A produção de armas aumenta drasticamente com a instabilidade política que reina na Europa em meados da década de 1860. A Suécia promove um rearmamento neste período. A época fica também marcada por uma substancial evolução tecnológica, quando as armas passam a ser carregadas pela culatra em vez de pela boca. Isto só é possível com um trabalho de alta precisão, uma vez que o fecho do cano e do mecanismo de disparo só aceita tolerâncias muito pequenas e uma resistência muito elevada. O carregamento pela culatra torna viável o uso de canos estriados, o que incrementa os requisitos de precisão nos trabalhos de perfuração e retificação. As primeiras pistolas carregadas pela culatra eram revólveres, ou seja, pistolas com carregador na forma de um tambor rotativo.
Com as grandes encomendas do Estado, a Husqvarna aumenta a sua capacidade produtiva investindo em oficinas e máquinas.

A Husqvarna constitui-se como sociedade anônima em 1867 e é reestruturada em 1877, ano em que Wilhelm Tham é nomeado diretor executivo. Sob a sua direção, a empresa diversifica a sua produção para reduzir a dependência nas encomendas militares, passando a fabricar armas de caça e espingardas de tiro ao alvo. Uma decisão que se revela acertada, pois a Husqvarna consegue estabelecer-se rapidamente no mercado “civil”.

Pistola de percussão para a marinha. Fabricada em 1855.

Uma espingarda com mecanismo Remington deste tipo já estava anunciada no catálogo de 1877. O preço era de 49 coroas suecas.

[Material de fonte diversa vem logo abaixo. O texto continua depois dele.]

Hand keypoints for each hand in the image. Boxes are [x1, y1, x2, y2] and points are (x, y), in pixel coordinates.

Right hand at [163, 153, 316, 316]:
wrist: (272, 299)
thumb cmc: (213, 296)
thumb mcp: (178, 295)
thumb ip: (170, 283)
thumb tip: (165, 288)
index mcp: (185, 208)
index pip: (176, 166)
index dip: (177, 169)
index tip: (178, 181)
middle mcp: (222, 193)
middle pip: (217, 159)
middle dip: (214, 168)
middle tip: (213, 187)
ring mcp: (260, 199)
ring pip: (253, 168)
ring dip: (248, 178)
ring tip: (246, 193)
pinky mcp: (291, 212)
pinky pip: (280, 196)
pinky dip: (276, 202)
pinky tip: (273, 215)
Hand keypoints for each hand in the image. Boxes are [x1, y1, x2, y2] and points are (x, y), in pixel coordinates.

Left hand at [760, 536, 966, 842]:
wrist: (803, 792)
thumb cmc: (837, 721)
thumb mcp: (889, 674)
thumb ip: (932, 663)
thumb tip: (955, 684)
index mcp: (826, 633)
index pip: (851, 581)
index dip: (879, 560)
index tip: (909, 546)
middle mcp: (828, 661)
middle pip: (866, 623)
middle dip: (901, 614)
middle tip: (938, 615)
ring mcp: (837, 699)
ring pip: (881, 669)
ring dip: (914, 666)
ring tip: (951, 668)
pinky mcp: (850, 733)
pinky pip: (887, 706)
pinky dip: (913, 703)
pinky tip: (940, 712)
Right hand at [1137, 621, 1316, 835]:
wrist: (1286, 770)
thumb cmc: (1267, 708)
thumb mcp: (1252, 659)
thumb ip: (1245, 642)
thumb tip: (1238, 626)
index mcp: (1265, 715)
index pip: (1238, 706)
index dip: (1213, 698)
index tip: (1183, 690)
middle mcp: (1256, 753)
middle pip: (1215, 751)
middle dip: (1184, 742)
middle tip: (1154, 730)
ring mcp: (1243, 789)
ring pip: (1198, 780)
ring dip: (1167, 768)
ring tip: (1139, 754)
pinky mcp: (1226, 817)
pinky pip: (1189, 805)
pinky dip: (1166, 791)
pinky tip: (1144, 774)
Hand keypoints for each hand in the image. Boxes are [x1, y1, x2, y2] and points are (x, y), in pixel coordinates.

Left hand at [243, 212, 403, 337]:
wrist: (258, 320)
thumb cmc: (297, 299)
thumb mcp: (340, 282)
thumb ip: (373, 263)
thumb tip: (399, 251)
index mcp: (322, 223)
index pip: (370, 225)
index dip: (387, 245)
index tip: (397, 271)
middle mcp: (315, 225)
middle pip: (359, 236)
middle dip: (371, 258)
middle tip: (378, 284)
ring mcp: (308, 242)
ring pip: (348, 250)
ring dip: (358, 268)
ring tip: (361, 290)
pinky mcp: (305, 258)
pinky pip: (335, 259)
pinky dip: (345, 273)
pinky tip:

A exclusiva pistola Ehrenpreuss que a Husqvarna fabricou numa série limitada de 75 exemplares em 1975.

Os Hagström, uma família de fabricantes de armas

August Fredrik Hagström foi um dos mais famosos fabricantes de armas da Husqvarna. Uma das suas invenções foi o cão de recuo automático. Uma construção de segurança importante pois impedia o disparo acidental da arma caso o cão sofresse uma pancada ou o tensor soltasse.

O filho de A. F. Hagströms, Karl Wilhelm, seguiu os passos do pai e foi designado chefe de produção de armas em 1877. Karl Wilhelm estudou no Instituto Real de Tecnologia e trabalhou com C-E Johansson em Eskilstuna. Wilhelm sujeitava os empregados potenciais a um teste singular: Os candidatos tinham que limar duas peças de metal tão uniformemente de maneira que as superfícies aderissem uma à outra, como um calibre paralelo.

Karl Wilhelm Hagström foi chefe do departamento de armas civis de 1877 até à sua morte em 1917, data em Hugo Hagström, seu filho e sucessor, entrou em funções. Da mesma forma que a fabricação de alta precisão é uma actividade permanente na história da Husqvarna, a perícia profissional foi transmitida de pai para filho durante gerações, um facto que contribui para o renome internacional da empresa.

Em 1970, a Husqvarna transferiu a produção de armas para a empresa estatal FFV. Contudo, a Husqvarna continuou produzindo alguns modelos de espingardas em séries muito reduzidas até 1989, data que coincide com a celebração do 300º aniversário da empresa e em que foram construídas as últimas 15 “Armas Jubileu”. O museu da Husqvarna possui uma coleção importante de armas, da mais antiga espingarda de pederneira de 1735 até à “Arma Jubileu” de 1989.